Cook enough Japanese short grain rice to feed however many peeps you got!
*Some restaurants even throw in some glass noodles on top of the rice. I always like this a lot. So if I am feeling fancy I will also cook up some mung bean or yam noodles to go double-starch y’all. It’s fun.
- 3/4 cup chicken stock
- 3 tbsp sake
- 2 tbsp soy sauce
- 1 tbsp coconut palm sugar
Set aside in a bowl. This is a good amount for 3-4 people. So you can adjust for how many people you want to feed!
- 2 onions cooked in olive oil til golden brown (set aside in pan) *** USE A METAL FRYING PAN THAT IS OVEN SAFE!!
- Thinly sliced shitake mushrooms sauteed in olive oil (set aside in bowl)
- 3* eggs beaten in a bowl (can add tograshi, black sesame seeds, white pepper to this if you want!) – Almost an egg per person. So for 4 people I did 3. So adjust as you wish!
- Chicken or pork or tofu strips
- Flour, white pepper, tograshi
- Egg wash (egg and a little bit of water whipped to a frenzy)
Dust protein with flour mix. Dip in egg wash. Coat with panko. I find using chopsticks makes this much easier. And I use a different pair for each coating so they don’t get a globby and gluey and gross. Like my alliteration? Aww yeah.
Once you have all your strips. Cook in pre-heated oil (medium hot) in a shallow pan til golden brown on all sides. BE CAREFUL! I like to put one of those metal mesh thingies over top to prevent hot oil from splashing all over the stove and myself. Rest and drain on paper towel. The protein, not you chef! I usually overcook my meat a bit because I am paranoid about undercooked meat. But obviously if you are using tofu you don’t have to worry about that!
- Chopped Italian parsley
- Black sesame seeds
- Shichimi Tograshi
So you got yourself a pan full of fried onions? Check. You have sauteed shitakes? Check. A bowl full of Don Sauce? Great. You have pre-heated your oven to 400F or so?
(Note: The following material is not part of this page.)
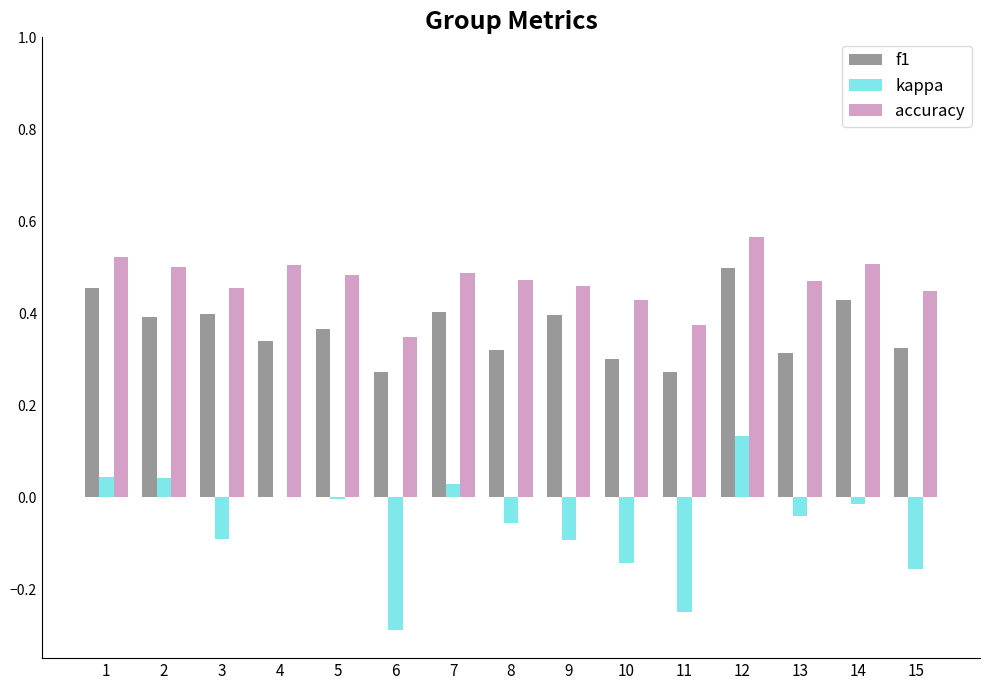

The value of f1 at 5 is 0.5. True or false?

False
You have katsu-ed strips of protein draining on paper towel… You have the beaten eggs. You have cooked rice etc.. So basically you have prepped EVERYTHING!
Now pour the Don Sauce into the pan of onions and reduce by half.
Throw on the katsu strips, parsley, shitakes and pour the egg mix all up on it.
Toss into a hot oven til the egg sets.
Slide this goodness onto beds of rice (and maybe noodles if you went all the way)
Dash on some Tograshi, sesame seeds and heck even some nori if you feel inclined.
Eat right away as the sauce and egg de-crispify the katsu after a while. But it will still taste good later.
When I make this again I may experiment with trying to add more veggies. Baked acorn squash slices might be nice or charred asparagus. Oh the possibilities! And certainly if you are doing a TOFU version you may very well want to go ahead and try this or any number of other veggies. Let me know how it turns out!